■ **To do**
**a.** Update the passage on Katrina evacuees in Houston, starting at "Silence isn't always" and ending at "to New Orleans.", with "evacuees" changed to "displaced residents".
**b.** Write what comes next in the piece about Katrina evacuees staying in Houston.

■ **Document section**
^^^^^^^^^^^^^^^^

Silence isn't always golden

Daily, we’re bombarded with stories about Houston's problems with its “guests” – and that temporary terminology is causing any number of problems. Somehow, neither the guests nor the hosts are getting an important message: many evacuees can’t go back to New Orleans.

Not today. Not tomorrow. Maybe never.

Judge Eckels, who was instrumental in opening Houston’s resources to Katrina evacuees, traveled earlier this week to New Orleans to assess the situation there. Unsurprisingly, he returned to Houston with bad news for evacuees (KHOU by subscription):

Judge Robert Eckels saw a couple of homes still standing, but for the most part, there was only destruction and a lot of rubble.

Eckels found that little had changed in the Ninth Ward since Hurricane Katrina struck.

That worries Eckels because a lot of people who think they're living in Houston temporarily, may be living in Houston a lot longer than they expected.

"The real question is many of those folks think they're coming home. They think this spring, March or the summer they'll be back here either in New Orleans or in some other place nearby. We wanted to see for ourselves the devastation of this city and what impact it's gonna have on both Harris County and the Houston area and the prospects of folks coming home," said Eckels.

^^^^^^^^^^^^^^^^

■ **Information shown**
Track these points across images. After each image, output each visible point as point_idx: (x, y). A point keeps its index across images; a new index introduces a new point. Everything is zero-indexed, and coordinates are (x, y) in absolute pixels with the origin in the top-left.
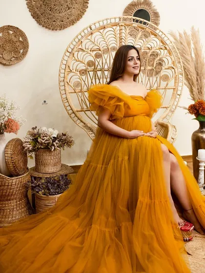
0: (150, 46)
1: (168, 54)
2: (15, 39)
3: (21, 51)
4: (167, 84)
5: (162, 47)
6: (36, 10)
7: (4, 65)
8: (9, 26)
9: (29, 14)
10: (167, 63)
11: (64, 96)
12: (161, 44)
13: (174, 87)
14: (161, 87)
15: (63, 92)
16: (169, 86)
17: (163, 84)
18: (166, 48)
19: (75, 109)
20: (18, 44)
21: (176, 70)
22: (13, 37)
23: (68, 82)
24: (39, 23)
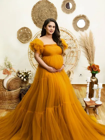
0: (66, 39)
1: (74, 42)
2: (27, 32)
3: (29, 37)
4: (73, 55)
5: (71, 39)
6: (36, 20)
7: (23, 43)
8: (24, 27)
9: (33, 22)
10: (73, 46)
11: (30, 59)
12: (71, 38)
13: (76, 56)
14: (71, 56)
15: (30, 57)
16: (74, 55)
17: (72, 54)
18: (73, 40)
19: (34, 64)
20: (28, 34)
21: (77, 49)
22: (26, 32)
23: (32, 53)
24: (37, 26)
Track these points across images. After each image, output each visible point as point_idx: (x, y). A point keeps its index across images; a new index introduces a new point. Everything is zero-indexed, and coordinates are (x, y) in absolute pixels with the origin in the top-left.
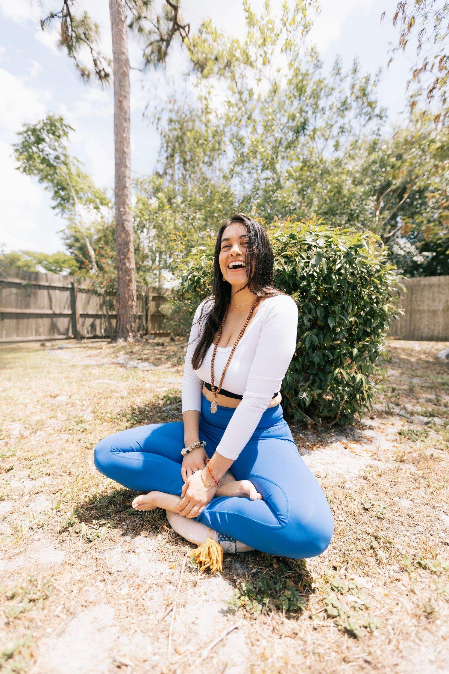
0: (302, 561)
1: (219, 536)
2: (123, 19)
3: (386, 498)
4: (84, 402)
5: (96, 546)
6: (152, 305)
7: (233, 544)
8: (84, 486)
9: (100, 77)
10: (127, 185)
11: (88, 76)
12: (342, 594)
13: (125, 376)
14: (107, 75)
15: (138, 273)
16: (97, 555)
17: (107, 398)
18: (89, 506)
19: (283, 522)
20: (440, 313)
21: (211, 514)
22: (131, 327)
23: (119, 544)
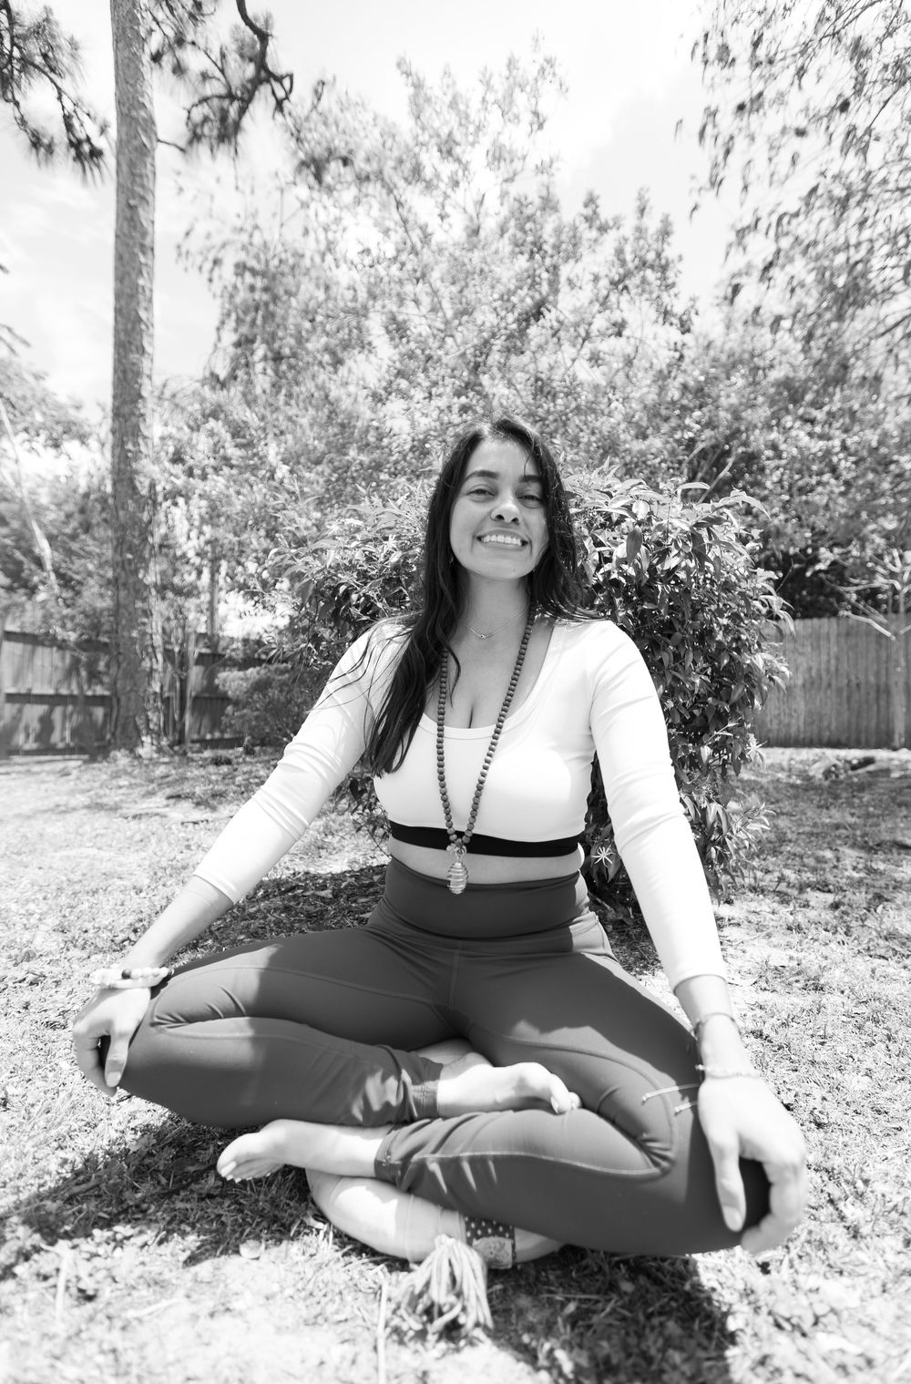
0: (686, 1262)
1: (468, 1224)
2: (143, 34)
3: (818, 1076)
4: (32, 907)
5: (111, 1311)
6: (195, 675)
7: (508, 1243)
8: (53, 1132)
9: (79, 157)
10: (144, 393)
11: (50, 149)
12: (804, 1335)
13: (138, 837)
14: (96, 153)
15: (163, 598)
16: (115, 1338)
17: (95, 892)
18: (76, 1189)
19: (664, 1158)
20: (798, 692)
21: (444, 1164)
22: (148, 721)
23: (181, 1293)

^^^^^^^^^^^^^^^^

■ **Replies**
**a.**
Silence isn't always golden

Daily, we’re bombarded with stories about Houston's problems with its “guests” – and that temporary terminology is causing any number of problems. Somehow, neither the guests nor the hosts are getting an important message: many displaced residents can’t go back to New Orleans.

**b.**
The problem is that when the FEMA vouchers run out, people will not have found jobs or places to live.

Umm… well… YES. That would be exactly the problem.

What Polimom doesn’t understand is why this information isn’t being broadcast loudly around the city?

Houstonians seem to think that people from New Orleans should have either moved on with their lives or gone home by now, while many New Orleanians aren’t settling in because they have no information about their futures. Officials at every level are afraid to tell them the truth.

The continuing silence is contributing to false hopes and skewed perceptions on all sides - and that's unfair to everyone. It's time to start talking about it.